* DOCUMENT EXTRACT:
/---

I think you have made some good points, and the coloured glass stones are appealing.

I was speaking to a newbie today and this player has logged in 176 times but had only joined on July 7 2009 and now its August 3 2009. This is 6 log-ins per day! I think 12 steps wont be quite enough for that little puppy...

alisontate

Posts: 157
Registered: Nov 28, 2008
Age: 30
Re: Penteholics Unanimous
Posted: Aug 3, 2009, 7:31 PM

bump

peter80

Posts: 6
Registered: Mar 10, 2009
From: NC
Age: 30
Re: Penteholics Unanimous
Posted: Aug 5, 2009, 11:08 AM

To quickly add my 2.5 cents...

I found pente instantly compelling and addictive. Every element promotes an elegant simplicity that can chaotically develop into unexpected patterns of aesthetic and tactical beauty. It also has a pace where the gratifications of strength and the regrets of weakness come quickly. It's an empirical demonstration of competitive wit and cunning in an abstract arena of simple stones and rules.

Personally, I tend toward obsession and snobbish standards of excellence, so the chance to better my game with another 10 or 20 min round of head to head battle is quite exhilarating. I, like most people don't enjoy losing, but find it always to be exceptionally educational and humbling. All done in the hope the next round will vindicate the hours of dedication and focus with the thrill of a hard sought win.

\---

* PROBLEM SET:
[1] In the Pente forum thread, list every calendar date mentioned, giving each distinct date once.
[2] Answer these questions from the Pente forum thread:
(a) How many times had the newbie logged in?
(b) How many posts does peter80 have?
(c) How long is the round peter80 hopes to play to better his game?
[3] Pick up the Pente forum thread where it stops and extend it.
The rows that come next are separate material with no connection to the Pente forum thread.

(Rows excerpted from a collection)

/---

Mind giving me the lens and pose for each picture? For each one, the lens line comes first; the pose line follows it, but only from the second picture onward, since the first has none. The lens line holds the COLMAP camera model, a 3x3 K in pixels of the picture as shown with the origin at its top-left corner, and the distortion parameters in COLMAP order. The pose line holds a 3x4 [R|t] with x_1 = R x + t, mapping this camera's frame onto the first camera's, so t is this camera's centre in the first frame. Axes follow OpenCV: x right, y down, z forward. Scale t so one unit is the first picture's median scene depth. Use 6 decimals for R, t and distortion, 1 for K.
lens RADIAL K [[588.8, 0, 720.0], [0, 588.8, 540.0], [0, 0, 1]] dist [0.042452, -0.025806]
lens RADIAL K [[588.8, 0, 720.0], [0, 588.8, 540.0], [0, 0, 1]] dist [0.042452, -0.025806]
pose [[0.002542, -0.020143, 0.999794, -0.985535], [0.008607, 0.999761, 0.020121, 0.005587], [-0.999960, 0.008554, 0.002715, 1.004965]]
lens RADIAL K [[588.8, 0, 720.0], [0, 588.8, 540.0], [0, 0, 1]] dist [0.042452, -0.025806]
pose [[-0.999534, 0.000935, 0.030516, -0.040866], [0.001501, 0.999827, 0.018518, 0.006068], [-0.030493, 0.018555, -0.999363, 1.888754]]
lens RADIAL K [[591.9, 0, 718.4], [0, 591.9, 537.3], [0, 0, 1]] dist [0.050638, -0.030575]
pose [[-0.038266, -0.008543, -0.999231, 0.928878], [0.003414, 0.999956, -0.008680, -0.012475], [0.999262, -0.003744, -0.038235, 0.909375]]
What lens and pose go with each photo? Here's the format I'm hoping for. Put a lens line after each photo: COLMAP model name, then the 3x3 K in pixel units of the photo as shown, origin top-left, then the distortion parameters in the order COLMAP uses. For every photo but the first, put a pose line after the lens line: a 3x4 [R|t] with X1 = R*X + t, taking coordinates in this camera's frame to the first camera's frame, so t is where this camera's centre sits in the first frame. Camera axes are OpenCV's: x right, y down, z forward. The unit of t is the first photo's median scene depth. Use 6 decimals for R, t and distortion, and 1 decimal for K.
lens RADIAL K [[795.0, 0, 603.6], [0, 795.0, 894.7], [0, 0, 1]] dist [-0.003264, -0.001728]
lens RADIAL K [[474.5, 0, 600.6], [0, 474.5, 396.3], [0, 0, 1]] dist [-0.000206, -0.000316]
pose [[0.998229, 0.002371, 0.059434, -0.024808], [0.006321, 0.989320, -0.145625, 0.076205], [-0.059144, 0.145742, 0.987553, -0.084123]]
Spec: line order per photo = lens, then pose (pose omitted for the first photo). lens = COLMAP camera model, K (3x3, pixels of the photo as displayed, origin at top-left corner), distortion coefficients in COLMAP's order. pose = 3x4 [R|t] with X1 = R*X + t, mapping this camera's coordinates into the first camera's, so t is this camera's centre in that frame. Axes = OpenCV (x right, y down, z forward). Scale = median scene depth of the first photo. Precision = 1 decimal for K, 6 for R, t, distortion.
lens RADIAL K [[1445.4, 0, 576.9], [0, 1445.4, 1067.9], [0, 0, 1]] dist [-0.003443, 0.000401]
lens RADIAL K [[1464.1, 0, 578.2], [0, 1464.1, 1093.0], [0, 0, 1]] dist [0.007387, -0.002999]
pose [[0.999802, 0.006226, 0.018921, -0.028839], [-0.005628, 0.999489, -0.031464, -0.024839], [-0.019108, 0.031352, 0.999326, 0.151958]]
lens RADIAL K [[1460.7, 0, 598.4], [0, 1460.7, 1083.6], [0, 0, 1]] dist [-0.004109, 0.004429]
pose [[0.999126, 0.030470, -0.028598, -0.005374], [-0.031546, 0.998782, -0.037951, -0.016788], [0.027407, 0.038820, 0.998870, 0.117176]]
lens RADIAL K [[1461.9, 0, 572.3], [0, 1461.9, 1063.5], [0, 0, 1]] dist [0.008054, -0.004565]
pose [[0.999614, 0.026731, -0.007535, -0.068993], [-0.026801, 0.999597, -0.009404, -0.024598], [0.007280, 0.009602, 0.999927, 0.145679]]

\---

* RESPONSES TO THE EXERCISE:
[1] July 7, 2009; August 3, 2009; November 28, 2008; March 10, 2009; August 5, 2009

[2]
(a) 176 times
(b) 6
(c) 10 or 20 minutes

[3]
The interpersonal competitive aspect adds flesh and blood reality to the black and white game. I can tell I'm engaged in a good match when I feel the game induced neuro-chemically heightened awareness, and faster heart rate; the fight or flight response where flight is a priori antithetical. Only the will to press forward with strength to gain the initiative and eventually the win matters. In pente, like life, every move is valuable. Every turn brings the opportunity to efficiently bring pente one stone closer. It plays like an existential microcosmic analog to competitive life in an environment of boundaries, scarce resources, limited opportunities, and finite durations of play. Also like life, the field of play is never balanced. You either have the advantage or not, and must fight with passion and intellect to prevent your opponent from effectively limiting your moves.

One other important dimension that parallels nicely between real life and pente, is that the game is one episode after another, chained together and culminating in a wealth of ever renewing experience. New opponents offer new points of view on old relationships, and new challenges to accepted patterns. Just when I think I've finally uncovered or understood some central concept relating patterns of strength and control, I find that the intricacies are so much more complicated and the implications so far reaching, and hard to calculably predict in the course of chaotic play that no matter what you think you know about pente, you can never know it all. The underlying reason is that the combinations of choices in this system of variables are virtually, if not actually, infinite. Each person sees new flavors of possibilities, creating along the way new structures, sequences, and strategies.

Yay for pente...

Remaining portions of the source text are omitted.